- _Task statement_: Filter the entries, keeping every line with the word "CIRCLE".
──────── Provided information ────────
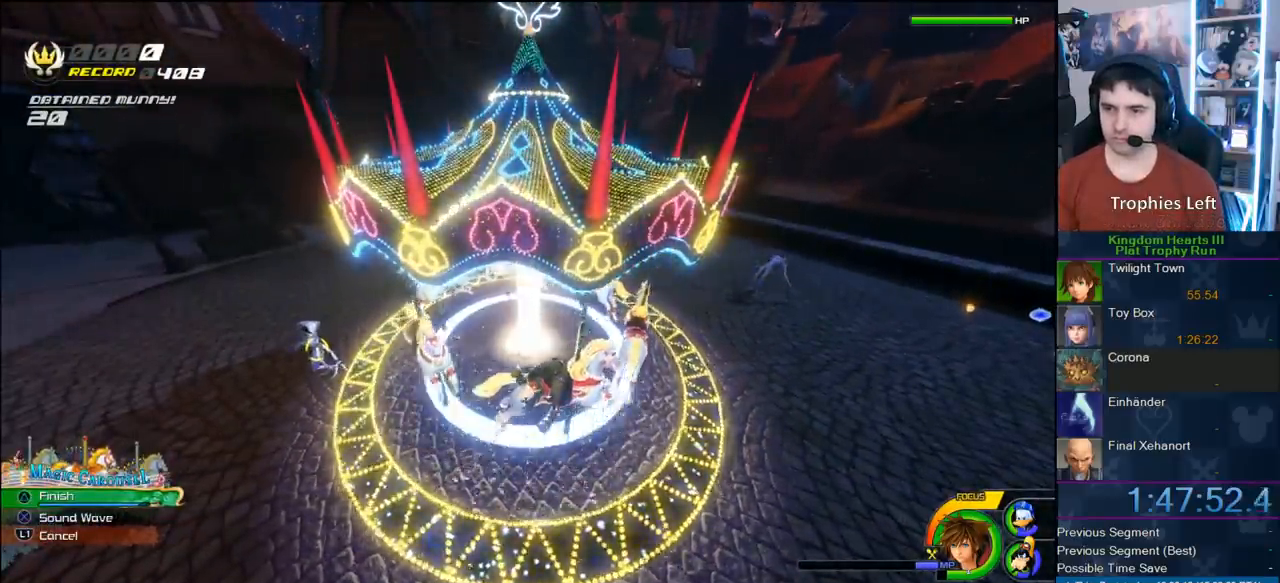
{"dt_ms": 500, "buttons": [], "left_stick": "center", "right_stick": "center", "events": []}
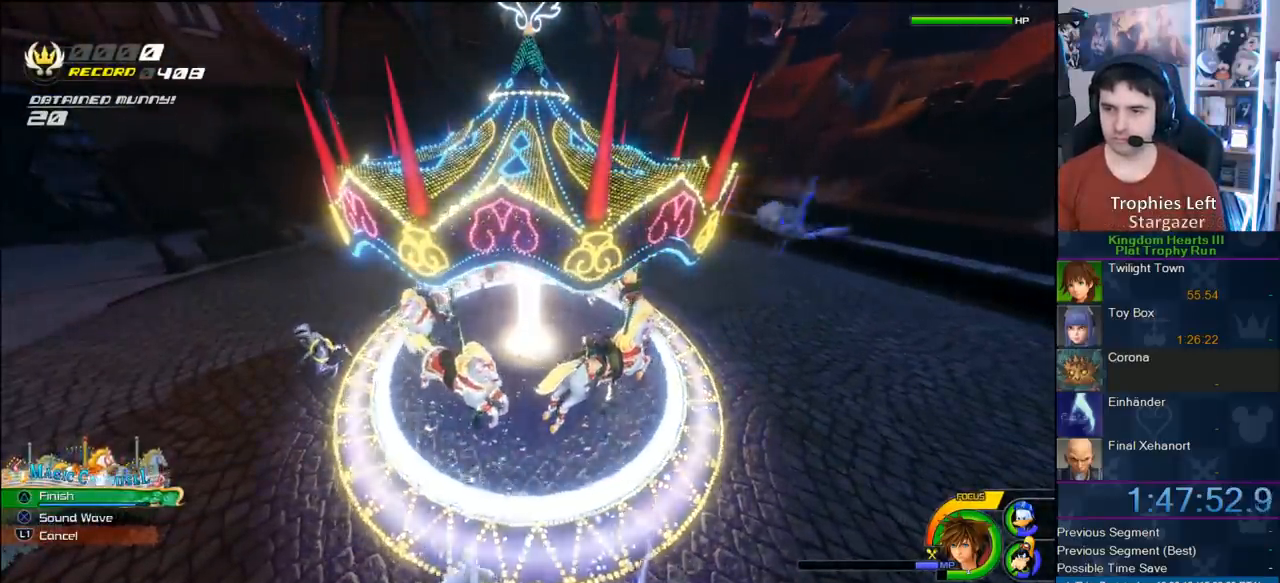
{"dt_ms": 500, "buttons": [], "left_stick": "center", "right_stick": "center", "events": [[100, "CIRCLE", "down"], [233, "CIRCLE", "up"]]}
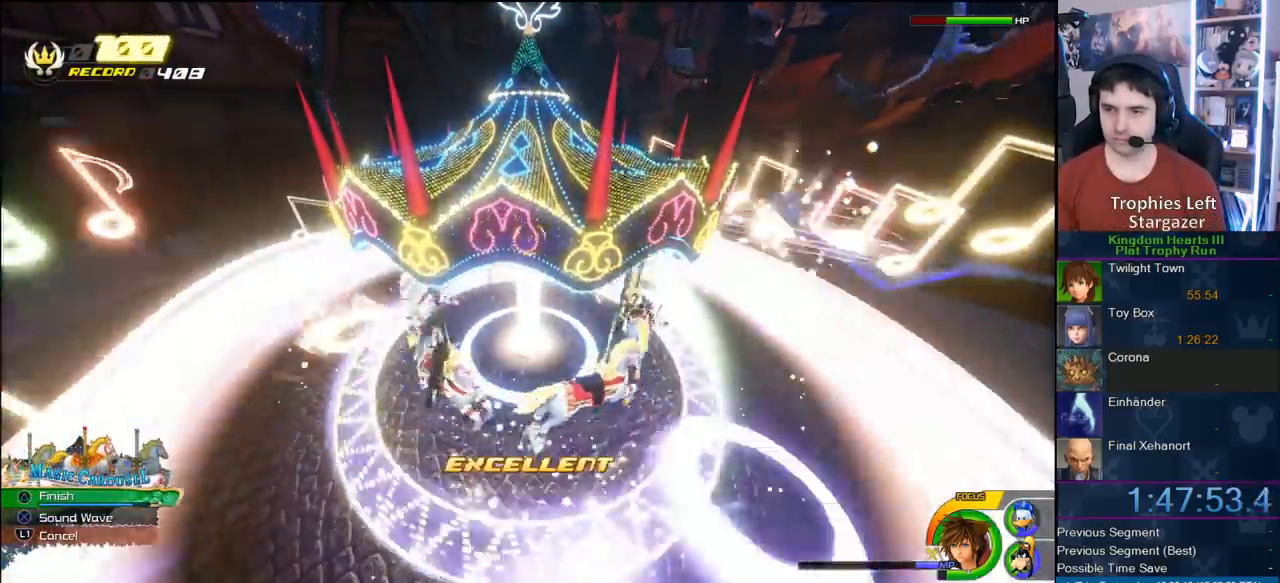
{"dt_ms": 500, "buttons": [], "left_stick": "center", "right_stick": "center", "events": []}
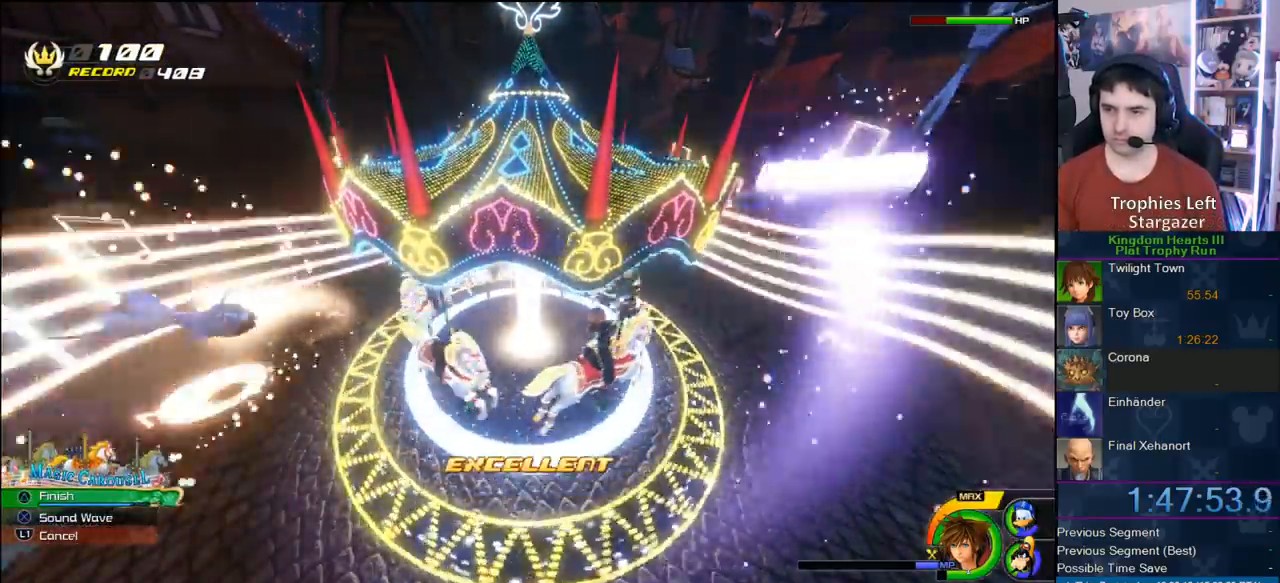
{"dt_ms": 500, "buttons": ["CIRCLE"], "left_stick": "center", "right_stick": "center", "events": [[433, "CIRCLE", "down"]]}
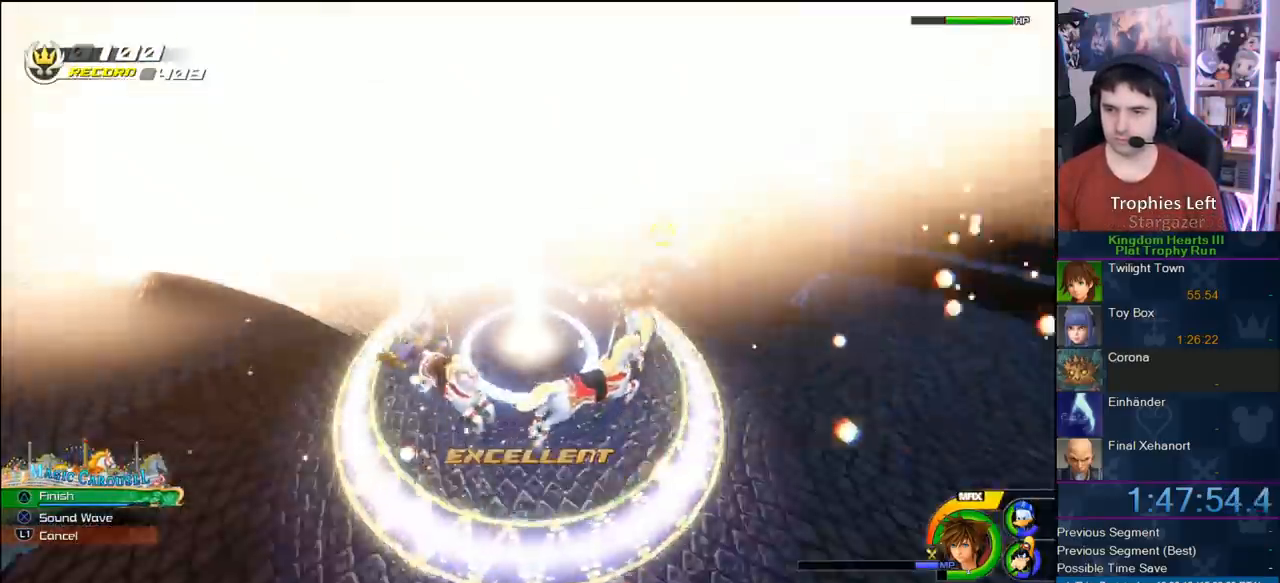
{"dt_ms": 1000, "buttons": [], "left_stick": "center", "right_stick": "center", "events": [[67, "CIRCLE", "up"], [300, "right_stick", "left"], [567, "right_stick", "center"], [850, "CIRCLE", "down"], [983, "CIRCLE", "up"]]}
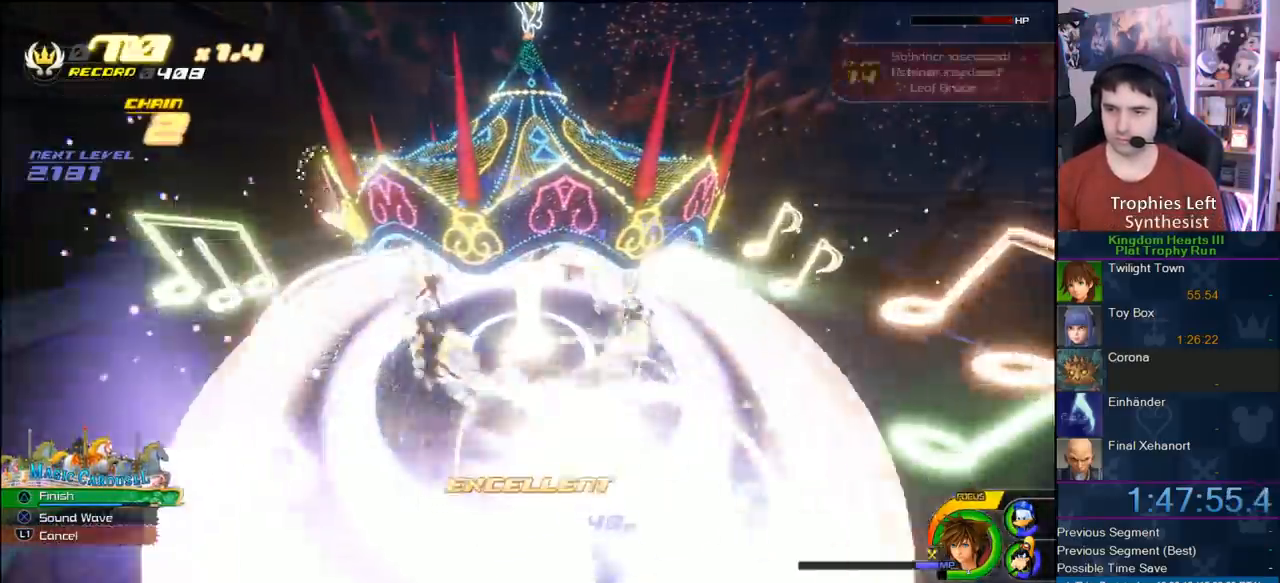
{"dt_ms": 500, "buttons": [], "left_stick": "center", "right_stick": "center", "events": []}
────────
- _Problem solution_:
{"dt_ms": 500, "buttons": [], "left_stick": "center", "right_stick": "center", "events": [[100, "CIRCLE", "down"], [233, "CIRCLE", "up"]]}
{"dt_ms": 500, "buttons": ["CIRCLE"], "left_stick": "center", "right_stick": "center", "events": [[433, "CIRCLE", "down"]]}
{"dt_ms": 1000, "buttons": [], "left_stick": "center", "right_stick": "center", "events": [[67, "CIRCLE", "up"], [300, "right_stick", "left"], [567, "right_stick", "center"], [850, "CIRCLE", "down"], [983, "CIRCLE", "up"]]}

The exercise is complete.